For tonight, she'd shift her focus. An idea had hit her as she rode around. She needed a hand building something new - a device capable of detecting frequencies beyond regulated radio transmission ranges. It was only a matter of time before the person broadcasting the Crazy signal worked out how to get around the interference. Arabeth needed to get on this now.

She chuckled to herself at the irony. The only person with enough experience and knowledge for this currently blamed her for everything important that had gone wrong in his life.

Melanie was still sleeping, so Arabeth left some food at her bedside and came back to feed Marble and herself. Most of her anger had burned off, but not her focus. As she stood at the kitchen counter looking out the window, eating a late supper of fried egg and toast, she pondered how best to get Graham on board with her new idea.

Graham may hate her, but she needed him to build a frequency jammer that worked outside radio frequencies safely. He was older than her by about ten years, and a little too set in his ways for a Tinker. She wasn't even sure such a thing had been invented yet, but someone had to be the first.

She looked over at Marble; as usual, the fox sat off to one side, politely, as though watching to see if it was time for her second dinner. Arabeth held out some egg white for her and Marble took it gently, immediately looking for more.

Sam was easy to blame right now, and she wanted to scratch at his wound to see what was causing him to act the way he was. Or maybe have the locks changed until she got the truth from him. That would be the wisest course. He was supposed to be the stable person in her life.

A thought crept to the fore of her mind: Why had Bernie warned her about Larry? Everyone knew Larry was not Arabeth's biggest supporter, but had he turned against her entirely?

Maybe she needed to reset a few of the home alarms and defenses. She'd disabled them when she came back as a married woman. Now she lived alone and single, surrounded by what were debatably some of the most valuable inventions in town, and those she had long known as allies were starting to change into something else.

She thought that now, maybe, she could understand why her grandfather had been just the slightest bit paranoid. Alright, seriously paranoid, but only about his work. Apparently, she hadn't broken the habit of trusting the wrong people with some fairly big secrets.

Against her will, the memory of the hospital returned. She couldn't accept what she'd seen, although she was also certain it was true. How could it be real?

Shivering, she turned away from the counter and went to her workshop. Maybe there was something in there she could bribe Graham with, something that would gain his cooperation. She was sure the signal causing violence was connected to Dawson's murder, but who would use a large, bladed farming tool in the city? The unusual choice of weapon meant it was likely premeditated.
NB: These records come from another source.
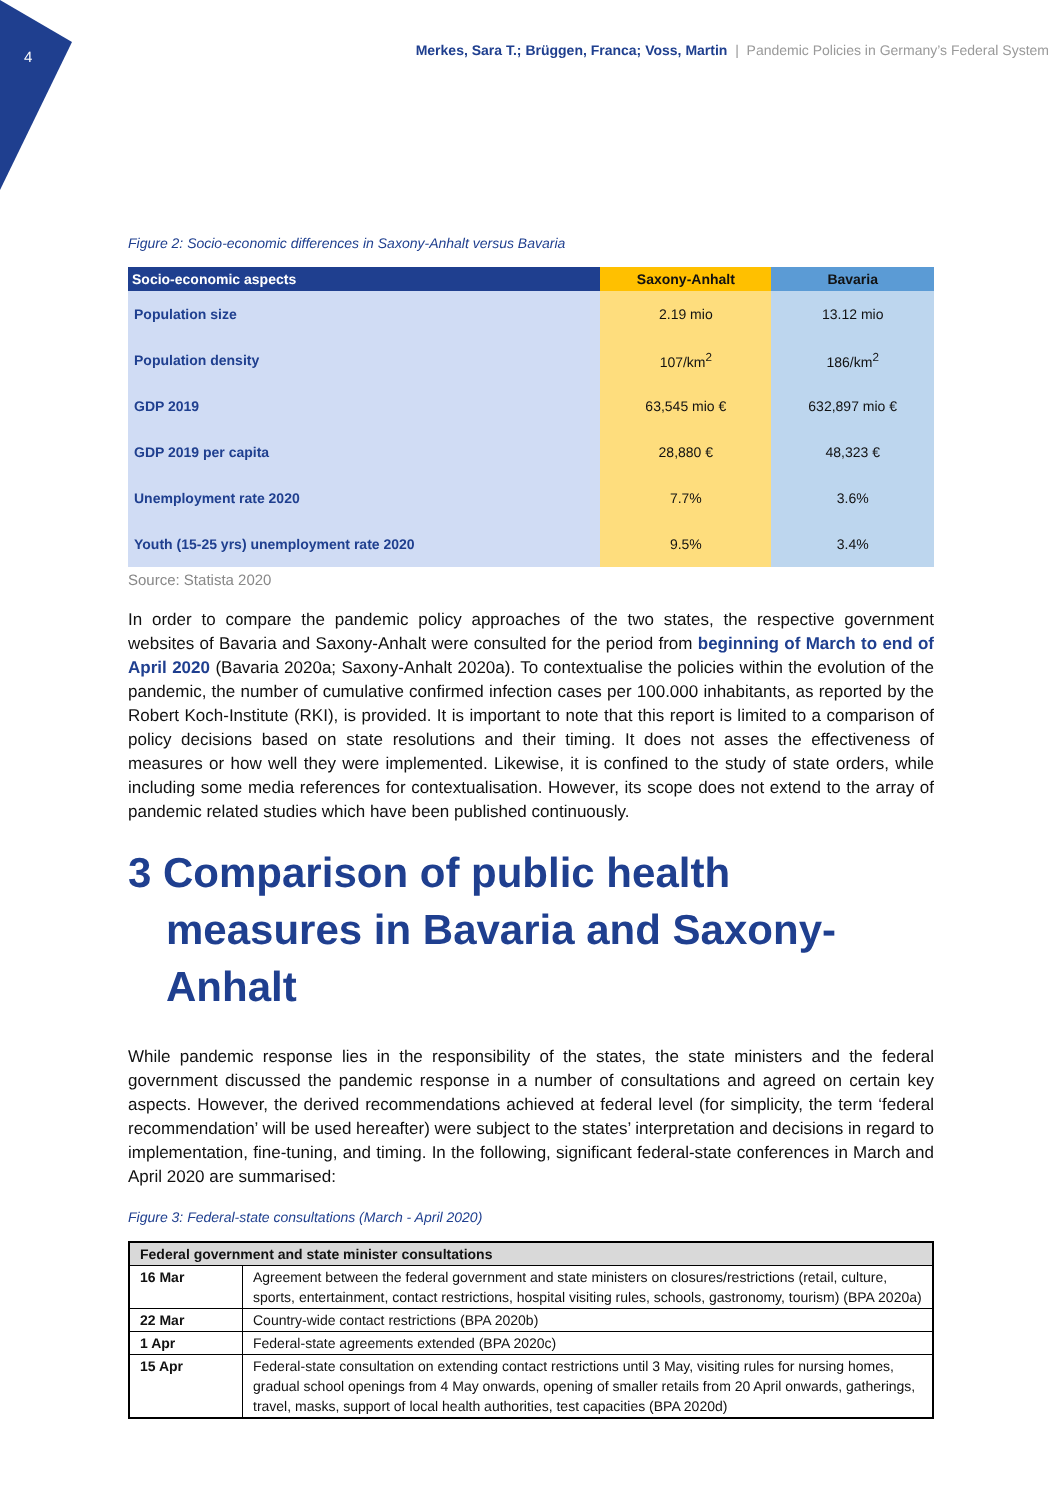4 Merkes, Sara T.; Brüggen, Franca; Voss, Martin | Pandemic Policies in Germany’s Federal System
Figure 2: Socio-economic differences in Saxony-Anhalt versus Bavaria
| Socio-economic aspects | Saxony-Anhalt | Bavaria |
| --- | --- | --- |
| Population size | 2.19 mio | 13.12 mio |
| Population density | 107/km<sup>2</sup> | 186/km<sup>2</sup> |
| GDP 2019 | 63,545 mio € | 632,897 mio € |
| GDP 2019 per capita | 28,880 € | 48,323 € |
| Unemployment rate 2020 | 7.7% | 3.6% |
| Youth (15-25 yrs) unemployment rate 2020 | 9.5% | 3.4% |
Source: Statista 2020
In order to compare the pandemic policy approaches of the two states, the respective government websites of Bavaria and Saxony-Anhalt were consulted for the period from beginning of March to end of April 2020 (Bavaria 2020a; Saxony-Anhalt 2020a). To contextualise the policies within the evolution of the pandemic, the number of cumulative confirmed infection cases per 100.000 inhabitants, as reported by the Robert Koch-Institute (RKI), is provided. It is important to note that this report is limited to a comparison of policy decisions based on state resolutions and their timing. It does not asses the effectiveness of measures or how well they were implemented. Likewise, it is confined to the study of state orders, while including some media references for contextualisation. However, its scope does not extend to the array of pandemic related studies which have been published continuously.
3 Comparison of public health measures in Bavaria and Saxony-Anhalt
While pandemic response lies in the responsibility of the states, the state ministers and the federal government discussed the pandemic response in a number of consultations and agreed on certain key aspects. However, the derived recommendations achieved at federal level (for simplicity, the term ‘federal recommendation’ will be used hereafter) were subject to the states’ interpretation and decisions in regard to implementation, fine-tuning, and timing. In the following, significant federal-state conferences in March and April 2020 are summarised:
Figure 3: Federal-state consultations (March - April 2020)
| Federal government and state minister consultations | |
| --- | --- |
| 16 Mar | Agreement between the federal government and state ministers on closures/restrictions (retail, culture, sports, entertainment, contact restrictions, hospital visiting rules, schools, gastronomy, tourism) (BPA 2020a) |
| 22 Mar | Country-wide contact restrictions (BPA 2020b) |
| 1 Apr | Federal-state agreements extended (BPA 2020c) |
| 15 Apr | Federal-state consultation on extending contact restrictions until 3 May, visiting rules for nursing homes, gradual school openings from 4 May onwards, opening of smaller retails from 20 April onwards, gatherings, travel, masks, support of local health authorities, test capacities (BPA 2020d) |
There was a place in town that sharpened those blades. But the specialist normally went to the farm to do the sharpening, so why not this time? Legwork wasn't her thing. She'd have to call a few more runners unless Bernie's team started showing up.
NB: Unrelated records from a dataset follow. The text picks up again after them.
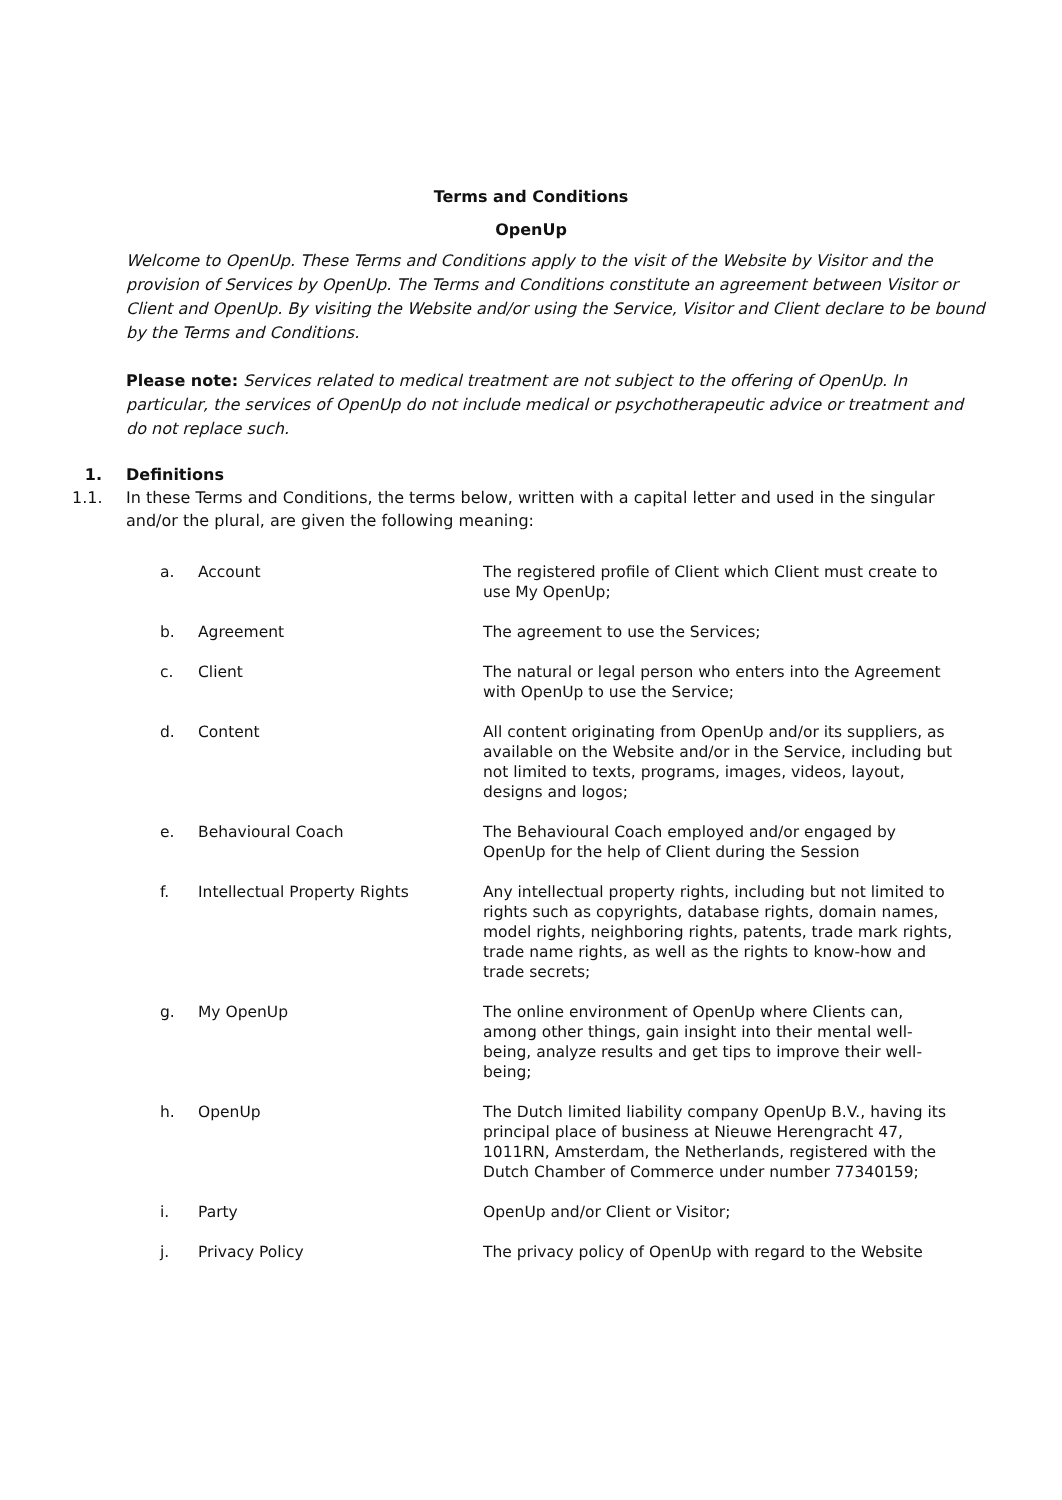Terms and Conditions
OpenUp
Welcome to OpenUp. These Terms and Conditions apply to the visit of the Website by Visitor and the provision of Services by OpenUp. The Terms and Conditions constitute an agreement between Visitor or Client and OpenUp. By visiting the Website and/or using the Service, Visitor and Client declare to be bound by the Terms and Conditions.
Please note: Services related to medical treatment are not subject to the offering of OpenUp. In particular, the services of OpenUp do not include medical or psychotherapeutic advice or treatment and do not replace such.
1. Definitions
1.1. In these Terms and Conditions, the terms below, written with a capital letter and used in the singular and/or the plural, are given the following meaning:
| a. | Account | The registered profile of Client which Client must create to use My OpenUp; |
| b. | Agreement | The agreement to use the Services; |
| c. | Client | The natural or legal person who enters into the Agreement with OpenUp to use the Service; |
| d. | Content | All content originating from OpenUp and/or its suppliers, as available on the Website and/or in the Service, including but not limited to texts, programs, images, videos, layout, designs and logos; |
| e. | Behavioural Coach | The Behavioural Coach employed and/or engaged by OpenUp for the help of Client during the Session |
| f. | Intellectual Property Rights | Any intellectual property rights, including but not limited to rights such as copyrights, database rights, domain names, model rights, neighboring rights, patents, trade mark rights, trade name rights, as well as the rights to know-how and trade secrets; |
| g. | My OpenUp | The online environment of OpenUp where Clients can, among other things, gain insight into their mental well-being, analyze results and get tips to improve their well-being; |
| h. | OpenUp | The Dutch limited liability company OpenUp B.V., having its principal place of business at Nieuwe Herengracht 47, 1011RN, Amsterdam, the Netherlands, registered with the Dutch Chamber of Commerce under number 77340159; |
| i. | Party | OpenUp and/or Client or Visitor; |
| j. | Privacy Policy | The privacy policy of OpenUp with regard to the Website |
She bit her lip. Hopefully her questions hadn't landed any of them in danger. And as for Graham, tomorrow she would start Operation Reparation. It wasn't her fault he was dragged off to prison, but it was her who'd got him out. He owed her for that, even if he refused to admit it.

A rapid succession of soft knocks on the door made her jump. Walking over, she pushed the curtain to one side and looked out. Hicks stood there, looking grim.